▸ **Task**
Produce a word-for-word copy of the data that follows, excluding images.

Start of Data for the task

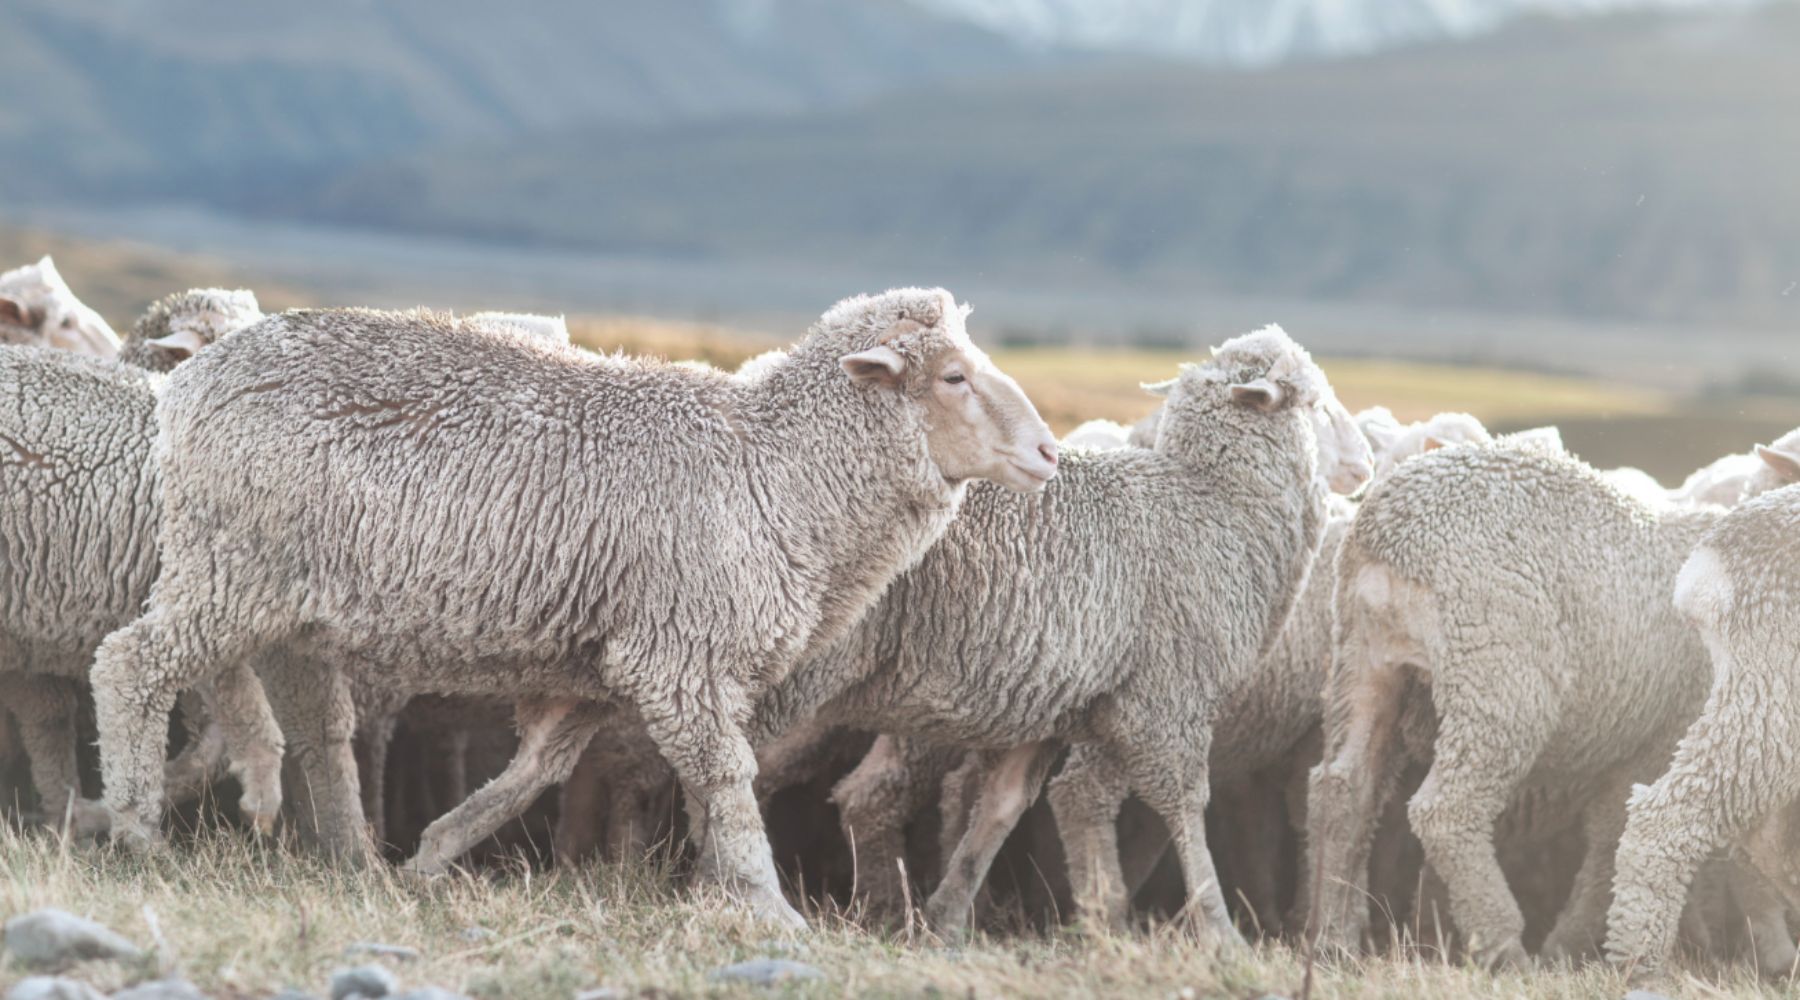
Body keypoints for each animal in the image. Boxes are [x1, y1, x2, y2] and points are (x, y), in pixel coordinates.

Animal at [89, 290, 1058, 927]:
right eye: (954, 377)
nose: (1050, 452)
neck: (775, 471)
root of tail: (189, 385)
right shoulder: (680, 655)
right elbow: (726, 780)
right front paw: (764, 904)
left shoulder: (608, 661)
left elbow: (538, 770)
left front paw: (437, 850)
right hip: (231, 567)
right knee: (129, 664)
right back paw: (136, 829)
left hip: (289, 600)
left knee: (317, 727)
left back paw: (353, 859)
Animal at [752, 325, 1357, 944]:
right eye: (1317, 404)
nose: (1365, 462)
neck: (1216, 508)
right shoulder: (1165, 700)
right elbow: (1185, 809)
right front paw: (1217, 930)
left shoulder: (1052, 705)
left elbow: (1000, 811)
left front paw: (948, 916)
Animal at [1301, 441, 1775, 970]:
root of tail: (1389, 531)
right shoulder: (1662, 735)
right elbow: (1614, 839)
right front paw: (1570, 944)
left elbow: (1612, 837)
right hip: (1499, 673)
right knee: (1446, 810)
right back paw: (1503, 946)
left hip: (1363, 662)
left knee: (1343, 790)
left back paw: (1333, 940)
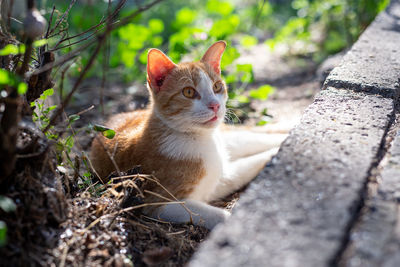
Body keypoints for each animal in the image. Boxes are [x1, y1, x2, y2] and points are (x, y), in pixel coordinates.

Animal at [90, 40, 284, 229]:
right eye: (189, 92)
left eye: (217, 87)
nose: (215, 105)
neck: (200, 140)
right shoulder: (157, 203)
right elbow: (219, 212)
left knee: (256, 135)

End of Data for the task

▸ **Output for this exercise**
Body keypoints for each animal in the image. Boxes are [x1, y1, x2, y2] and points are (x, y), in pixel coordinates.

Animal at [89, 290, 1058, 927]:
right eye: (954, 377)
nose: (1050, 452)
neck: (775, 471)
root of tail: (189, 385)
right shoulder: (680, 655)
right elbow: (726, 780)
right front paw: (764, 904)
left shoulder: (608, 661)
left elbow: (538, 770)
left front paw: (437, 850)
right hip: (231, 567)
right knee: (129, 664)
right back paw: (136, 829)
left hip: (289, 600)
left knee: (317, 727)
left back paw: (353, 859)
Animal at [752, 325, 1357, 944]:
right eye: (1317, 404)
nose: (1365, 462)
neck: (1216, 508)
right shoulder: (1165, 700)
right elbow: (1185, 809)
right front paw: (1217, 930)
left shoulder: (1052, 705)
left elbow: (1000, 811)
left front paw: (948, 916)
Animal at [1301, 441, 1775, 970]:
root of tail: (1389, 531)
right shoulder: (1662, 735)
right elbow: (1614, 839)
right front paw: (1570, 944)
left elbow: (1612, 837)
right hip: (1499, 673)
right knee: (1446, 810)
right back paw: (1503, 946)
left hip: (1363, 662)
left knee: (1343, 790)
left back paw: (1333, 940)
Body keypoints for each animal in the image. Boxes are [x1, y1, x2, y2] and points are (x, y), in pixel coordinates.

Animal at [90, 40, 284, 229]:
right eye: (189, 92)
left eye: (217, 87)
nose: (215, 105)
neck: (200, 140)
right shoulder: (157, 203)
right elbow: (219, 212)
left knee: (256, 135)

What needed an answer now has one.